I really want to take advantage of Python UDFs in Pig on our AWS Elastic MapReduce cluster, but I can't quite get things to work properly. No matter what I try, my pig job fails with the following exception being logged:
ERROR 2998: Unhandled internal error. org/python/core/PyException
java.lang.NoClassDefFoundError: org/python/core/PyException
at org.apache.pig.scripting.jython.JythonScriptEngine.registerFunctions(JythonScriptEngine.java:127)
at org.apache.pig.PigServer.registerCode(PigServer.java:568)
at org.apache.pig.tools.grunt.GruntParser.processRegister(GruntParser.java:421)
at org.apache.pig.tools.pigscript.parser.PigScriptParser.parse(PigScriptParser.java:419)
at org.apache.pig.tools.grunt.GruntParser.parseStopOnError(GruntParser.java:188)
at org.apache.pig.tools.grunt.GruntParser.parseStopOnError(GruntParser.java:164)
at org.apache.pig.tools.grunt.Grunt.exec(Grunt.java:81)
at org.apache.pig.Main.run(Main.java:437)
at org.apache.pig.Main.main(Main.java:111)
at sun.reflect.NativeMethodAccessorImpl.invoke0(Native Method)
at sun.reflect.NativeMethodAccessorImpl.invoke(NativeMethodAccessorImpl.java:39)
at sun.reflect.DelegatingMethodAccessorImpl.invoke(DelegatingMethodAccessorImpl.java:25)
at java.lang.reflect.Method.invoke(Method.java:597)

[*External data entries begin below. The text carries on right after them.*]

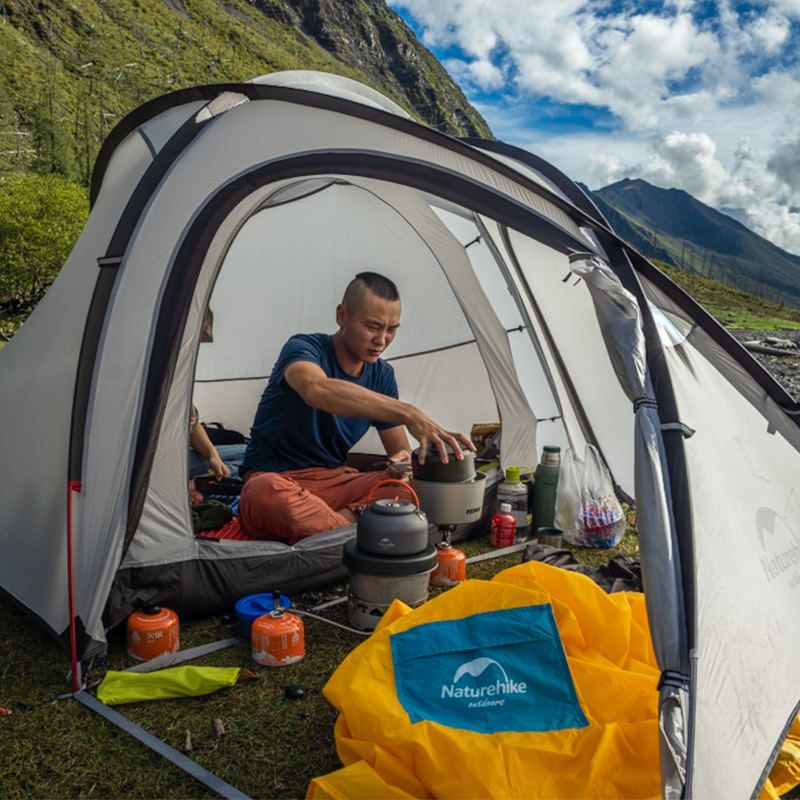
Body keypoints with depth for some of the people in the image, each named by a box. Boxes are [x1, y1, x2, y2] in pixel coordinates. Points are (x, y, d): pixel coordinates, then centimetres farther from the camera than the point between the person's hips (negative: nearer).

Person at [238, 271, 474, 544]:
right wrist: (408, 413, -50)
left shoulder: (382, 375, 3)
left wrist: (403, 460, -20)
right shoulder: (303, 348, -16)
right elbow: (317, 390, -42)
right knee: (267, 494, -42)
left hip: (336, 482, 5)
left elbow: (399, 449, 7)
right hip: (274, 479, -5)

at org.apache.hadoop.util.RunJar.main(RunJar.java:156) Caused by: java.lang.ClassNotFoundException: org.python.core.PyException
at java.net.URLClassLoader$1.run(URLClassLoader.java:202)
at java.security.AccessController.doPrivileged(Native Method)
at java.net.URLClassLoader.findClass(URLClassLoader.java:190)
at java.lang.ClassLoader.loadClass(ClassLoader.java:306)
at java.lang.ClassLoader.loadClass(ClassLoader.java:247)
... 14 more
What do you need to do to use Python UDFs for Pig in Elastic MapReduce?
After quite a few wrong turns, I found that, at least on the elastic map reduce implementation of Hadoop, Pig seems to ignore the CLASSPATH environment variable. I found instead that I could control the class path using the HADOOP_CLASSPATH variable instead.
Once I made that realization, it was fairly easy to get things setup to use Python UDFS:
sudo apt-get install jython -y -qq
export HADOOP_CLASSPATH=/usr/share/java/jython.jar:/usr/share/maven-repo/org/antlr/antlr-runtime/3.2/antlr-runtime-3.2.jar
sudo mkdir /usr/share/java/cachedir/
sudo chmod a+rw /usr/share/java/cachedir
I should point out that this seems to directly contradict other advice I found while searching for solutions to this problem:
register
statement may be relative or absolute, it doesn't seem to matter.